Homo sapiens originated in Africa about 300,000 to 200,000 years ago and left the continent much later in small outbreaks of migration. Our genomes reflect this history, with Africans harboring far more genetic diversity than any other human population.
According to Tishkoff, populations with a greater variety tend to have smaller blocks of the genome that are interconnected. However, this blocking pattern may change during a migration event.
Think of Africa's gene pool as a real pool filled with marbles of every color. "They pick up a handful of marbles and you get a very small selection of this variation," says Tishkoff. Each time a small group of people left Africa, they carried only a small fraction of that diversity, and the populations that emerge from these migration events tend to connect larger chunks of the genome.

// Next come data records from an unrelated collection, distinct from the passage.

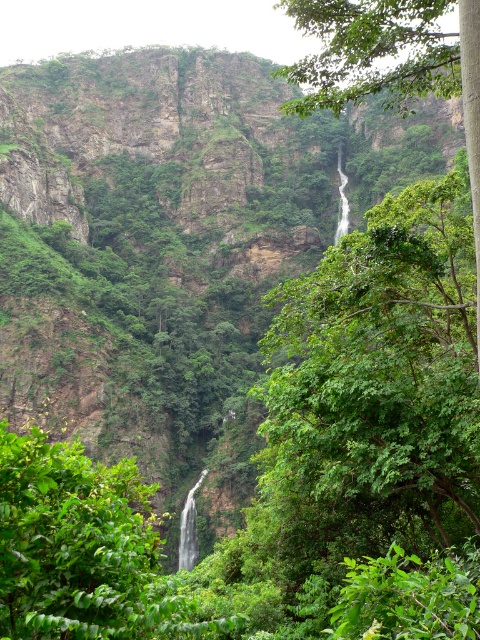
You are a hiker who wants to take a photo of the white smooth waterfall at center. You have a camera with a standard lens that can capture objects up to 10 meters wide. The green leafy tree at upper center is blocking part of your view. Based on their sizes, can you determine if the tree will completely block the waterfall in your photo?

The green leafy tree at upper center is larger than the white smooth waterfall at center. Since the tree is blocking part of the view and is bigger, it might completely block the waterfall depending on their positions. However, without knowing the exact distance and angle, it is uncertain. But since the tree is larger, there is a higher chance it could obstruct the entire waterfall.

You are standing at the base of the cliff looking up at the scene. Which object is positioned to the right when comparing the green leafy tree at upper center and the white smooth waterfall at center?

The green leafy tree at upper center is positioned to the right of the white smooth waterfall at center.

You are a hiker trying to cross the white smooth waterfall at center. You need to know if the green leafy tree at upper center is wider than the waterfall. Can you determine this?

The green leafy tree at upper center might be wider than the white smooth waterfall at center.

These Different Connection Patterns Comparison of populations can cause problems because the markers associated with a disease-causing gene in European populations can occur in a completely different part of the genome in African or Hispanic populations, Tishkoff said. A marker that has accurately labeled a gene at increased risk for heart disease in Europeans could be genomically far removed from the same gene in other populations and render the marker meaningless.

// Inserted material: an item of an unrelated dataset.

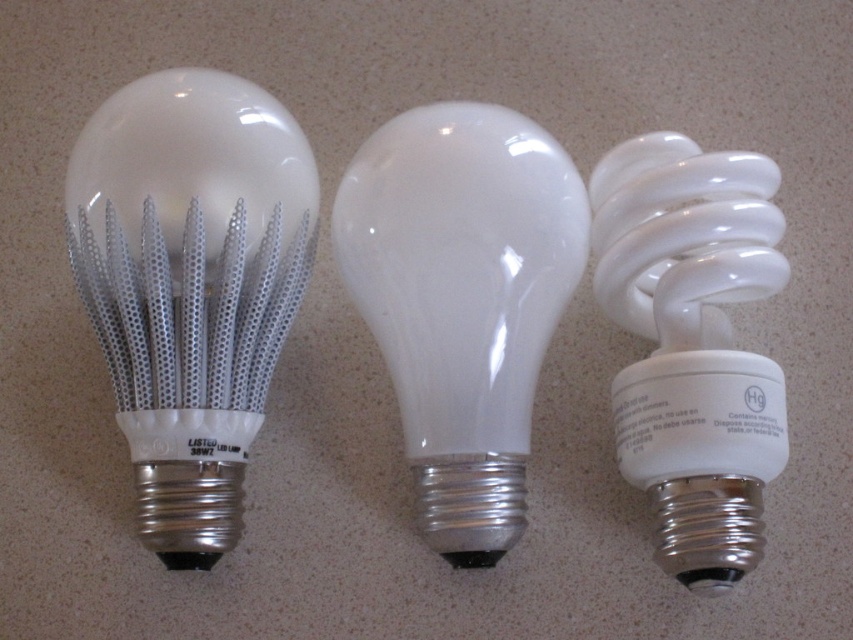
You are organizing a display and need to place a decorative item between the matte white bulb at center and the white glossy spiral bulb at right. What is the minimum width the item should have to fit between them?

The minimum width the item should have is 13.87 centimeters to fit between the matte white bulb at center and the white glossy spiral bulb at right.

You are a technician trying to replace the white metallic led bulb at left. The point marked at coordinates (190,284) indicates its location. If you move 0.1 units to the right along the x axis, will you still be on the white metallic led bulb at left?

The point at (190,284) marks the white metallic led bulb at left. Moving 0.1 units to the right along the x axis would take you to 0.545, which is beyond the bulb since the bulb is at the leftmost position. Therefore, you would no longer be on the white metallic led bulb at left.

Tishkoff emphasizes that ignoring genomic diversity means that genetically-based health care is in some cases worse for populations of non-European descent. Polygenic risk assessments for diseases that are calibrated using GWAS studies and can be used to inform treatment may be less accurate when applied to other populations, leading to false positives or underestimating the risk of certain diseases.

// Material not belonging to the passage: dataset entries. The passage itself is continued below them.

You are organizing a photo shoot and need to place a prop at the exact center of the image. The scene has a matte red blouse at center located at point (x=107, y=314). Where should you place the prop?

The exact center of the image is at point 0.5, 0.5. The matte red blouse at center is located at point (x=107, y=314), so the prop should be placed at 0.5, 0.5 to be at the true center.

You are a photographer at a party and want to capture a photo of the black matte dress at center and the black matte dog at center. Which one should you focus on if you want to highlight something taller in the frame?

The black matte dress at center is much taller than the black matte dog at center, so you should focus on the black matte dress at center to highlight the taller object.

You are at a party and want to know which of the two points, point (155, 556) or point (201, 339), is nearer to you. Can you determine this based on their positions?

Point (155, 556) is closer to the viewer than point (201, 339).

"There are many reasons for health inequalities, obviously the biggest actor is probably just the unequal access to health care," says Tishkoff. "But if we want all people to benefit from genome research in humanity to the maximum, we need to include them in the studies."
Popejoy agrees, though she emphasizes that the genetics of health inequalities is only a small part of the problem. People "should not get the impression that health differences are due to differences in genetic structure between ethnic groups," she says. "Environmental issues and widespread systemic and structural racism that increase environmental impact are more important."
However, both Popejoy and Tishkoff say that much more could be done to increase diversity in genome studies. "We need changes from top to bottom as well as bottom to top," says Popejoy.
"Funding agencies must fund the study of ethnically diverse populations," says Tishkoff. "We already see the needle moving, with initiatives like NIH's All of Us." This research initiative aims to collect genomic data from various populations while striving to provide its participants with results.
Given the history of unethical medical research in minority communities, Popejoy says that researchers need to engage intensively with the people affected by a research agenda. "Researchers need to recognize the value scientifically and ethically when studying different populations, but they must also demonstrate the value they study," says Popejoy.